## What the task asks
Whenever the string "status" turns up in a line below, that line should be copied.

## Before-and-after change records
►

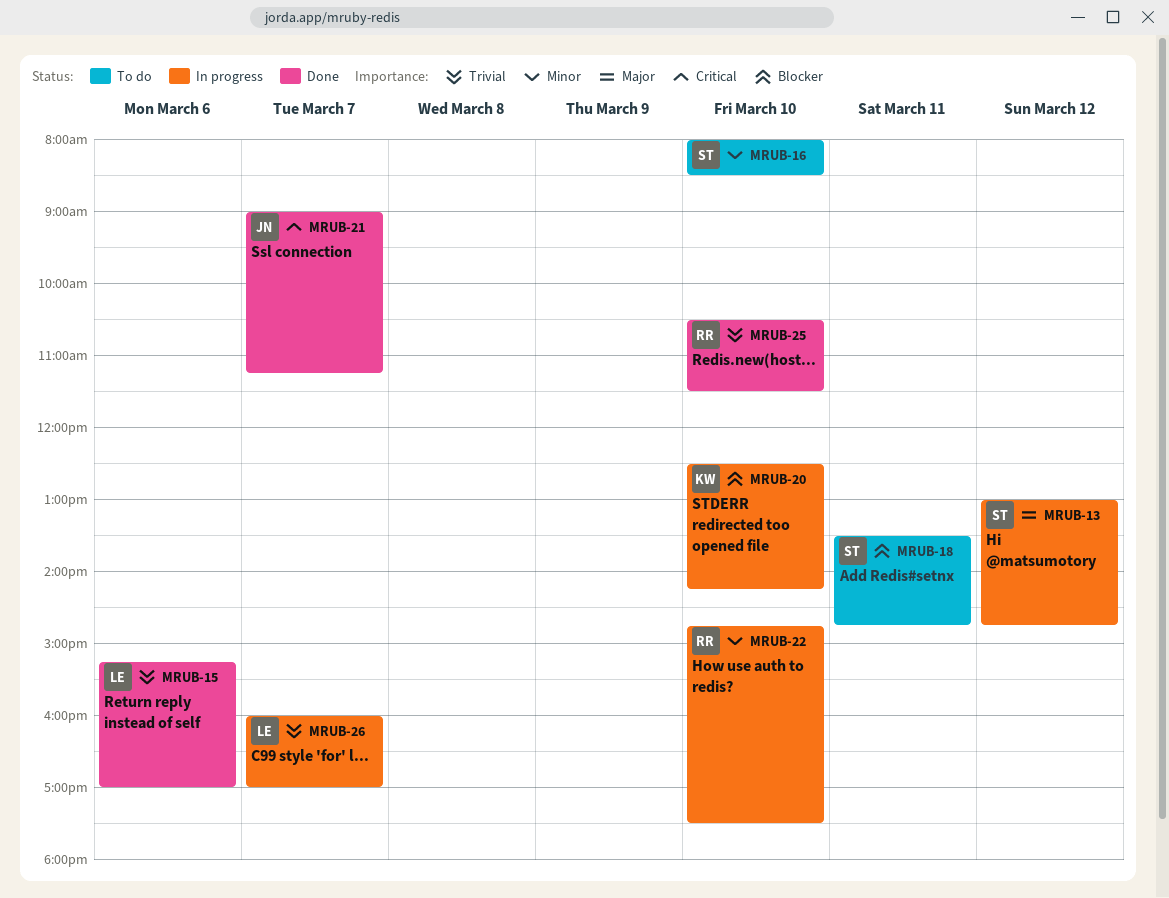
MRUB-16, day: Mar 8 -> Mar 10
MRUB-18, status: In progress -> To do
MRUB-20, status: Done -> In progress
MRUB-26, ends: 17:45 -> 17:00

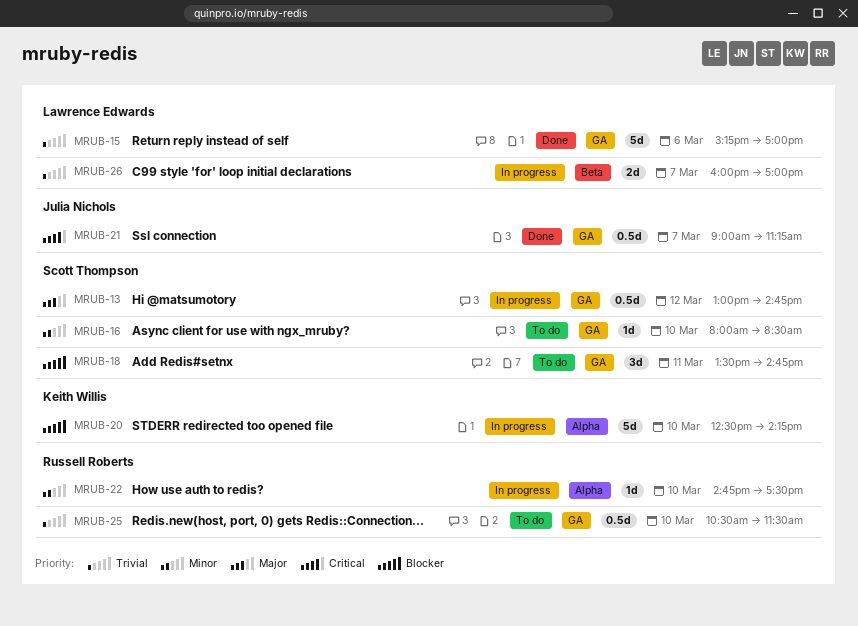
MRUB-25, status: Done -> To do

◄

## The answer
MRUB-18, status: In progress -> To do
MRUB-20, status: Done -> In progress
MRUB-25, status: Done -> To do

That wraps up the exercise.